By turns haunting and hilarious, The Elephant Vanishes is further proof of Murakami’s ability to cross the border between separate realities — and to come back bearing treasure.

This book was read and reviewed as part of the charitable Cannonball Read.

The Complete Persepolis (CBR7 #66)

This year as I began making my epic list of things to read for Cannonball I asked some of my friends what they would suggest. While having these conversations my coworker mentioned that she hadn’t read Persepolis yet, but kept meaning to, and had I. I had not, so on the list it went, since she’s the mom of two small kiddoes, I could certainly do a little market research for her reading intake. Good news for her and you is that I *really* liked this book.

In case you are unaware, Marjane Satrapi is an artist who grew up in revolutionary Iran. From Goodreads: “Persepolis is the story of Satrapi’s unforgettable childhood and coming of age within a large and loving family in Tehran during the Islamic Revolution; of the contradictions between private life and public life in a country plagued by political upheaval; of her high school years in Vienna facing the trials of adolescence far from her family; of her homecoming—both sweet and terrible; and, finally, of her self-imposed exile from her beloved homeland.”
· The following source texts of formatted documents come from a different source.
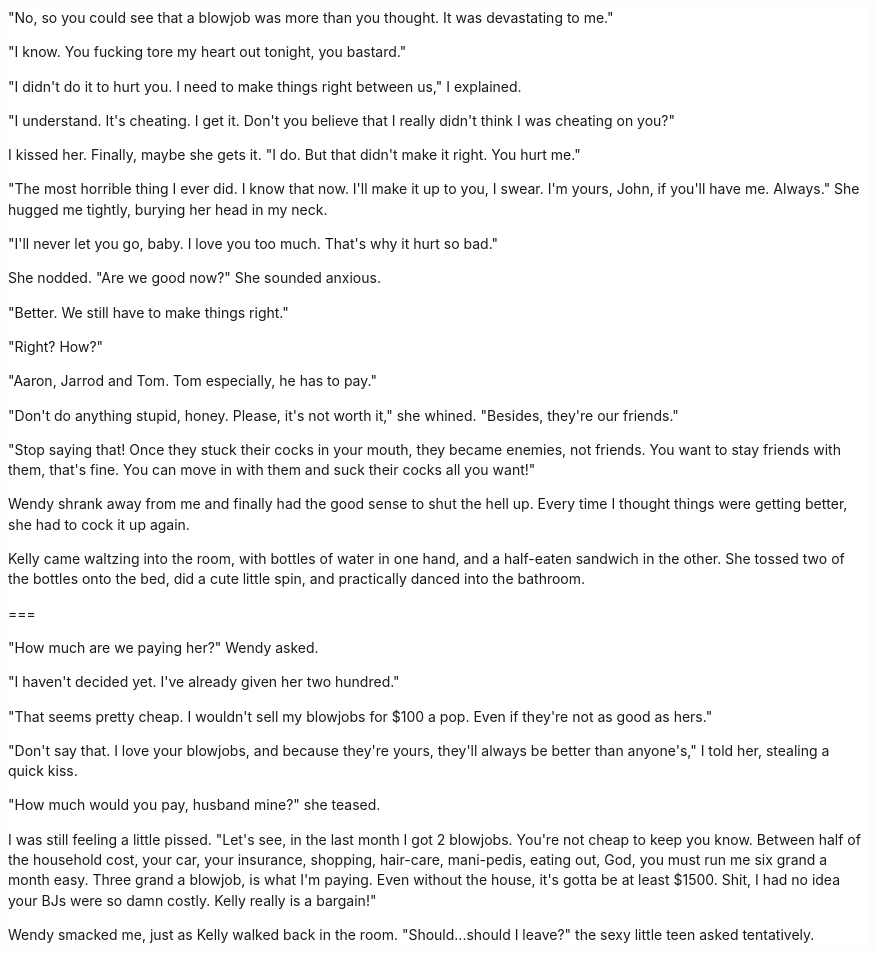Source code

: "No, so you could see that a blowjob was more than you thought. It was devastating to me." 

"I know. You fucking tore my heart out tonight, you bastard." 

"I didn't do it to hurt you. I need to make things right between us," I explained. 

"I understand. It's cheating. I get it. Don't you believe that I really didn't think I was cheating on you?" 

I kissed her. Finally, maybe she gets it. "I do. But that didn't make it right. You hurt me." 

"The most horrible thing I ever did. I know that now. I'll make it up to you, I swear. I'm yours, John, if you'll have me. Always." She hugged me tightly, burying her head in my neck. 

"I'll never let you go, baby. I love you too much. That's why it hurt so bad." 

She nodded. "Are we good now?" She sounded anxious. 

"Better. We still have to make things right." 

"Right? How?" 

"Aaron, Jarrod and Tom. Tom especially, he has to pay." 

"Don't do anything stupid, honey. Please, it's not worth it," she whined. "Besides, they're our friends." 

"Stop saying that! Once they stuck their cocks in your mouth, they became enemies, not friends. You want to stay friends with them, that's fine. You can move in with them and suck their cocks all you want!" 

Wendy shrank away from me and finally had the good sense to shut the hell up. Every time I thought things were getting better, she had to cock it up again. 

Kelly came waltzing into the room, with bottles of water in one hand, and a half-eaten sandwich in the other. She tossed two of the bottles onto the bed, did a cute little spin, and practically danced into the bathroom.  

===

"How much are we paying her?" Wendy asked. 

"I haven't decided yet. I've already given her two hundred." 

"That seems pretty cheap. I wouldn't sell my blowjobs for $100 a pop. Even if they're not as good as hers." 

"Don't say that. I love your blowjobs, and because they're yours, they'll always be better than anyone's," I told her, stealing a quick kiss. 

"How much would you pay, husband mine?" she teased. 

I was still feeling a little pissed. "Let's see, in the last month I got 2 blowjobs. You're not cheap to keep you know. Between half of the household cost, your car, your insurance, shopping, hair-care, mani-pedis, eating out, God, you must run me six grand a month easy. Three grand a blowjob, is what I'm paying. Even without the house, it's gotta be at least $1500. Shit, I had no idea your BJs were so damn costly. Kelly really is a bargain!" 

Wendy smacked me, just as Kelly walked back in the room. "Should...should I leave?" the sexy little teen asked tentatively.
Intriguing, yes? I agree. I read the complete version of Persepolis, which contains what had originally been published in two different volumes, each with two parts. I felt that the first half was much more engaging than the second half, but that may because part 2 deals more with effects of the revolution and the personal effects of Satrapi’s time in Austria. Or, I just liked the characters in the first half better. It’s hard to know.

Structurally these are graphic novels, and are perhaps more truly chronological collections of short graphic novellas telling the story of Satrapi and her country in small bursts. My only real complaint about this work is that often each chapter, or mini novella, felt like it ended abruptly, without finishing the thought, or complete making the point. Several different times I flipped back a page to make sure I hadn’t missed something. I can however tell you that the artwork is simply beautiful in its simplicity and ability to translate emotions across the page. I haven’t seen the movie version of Persepolis yet, but it’s on my list now.

This book was read and reviewed as part of the charitable Cannonball Read.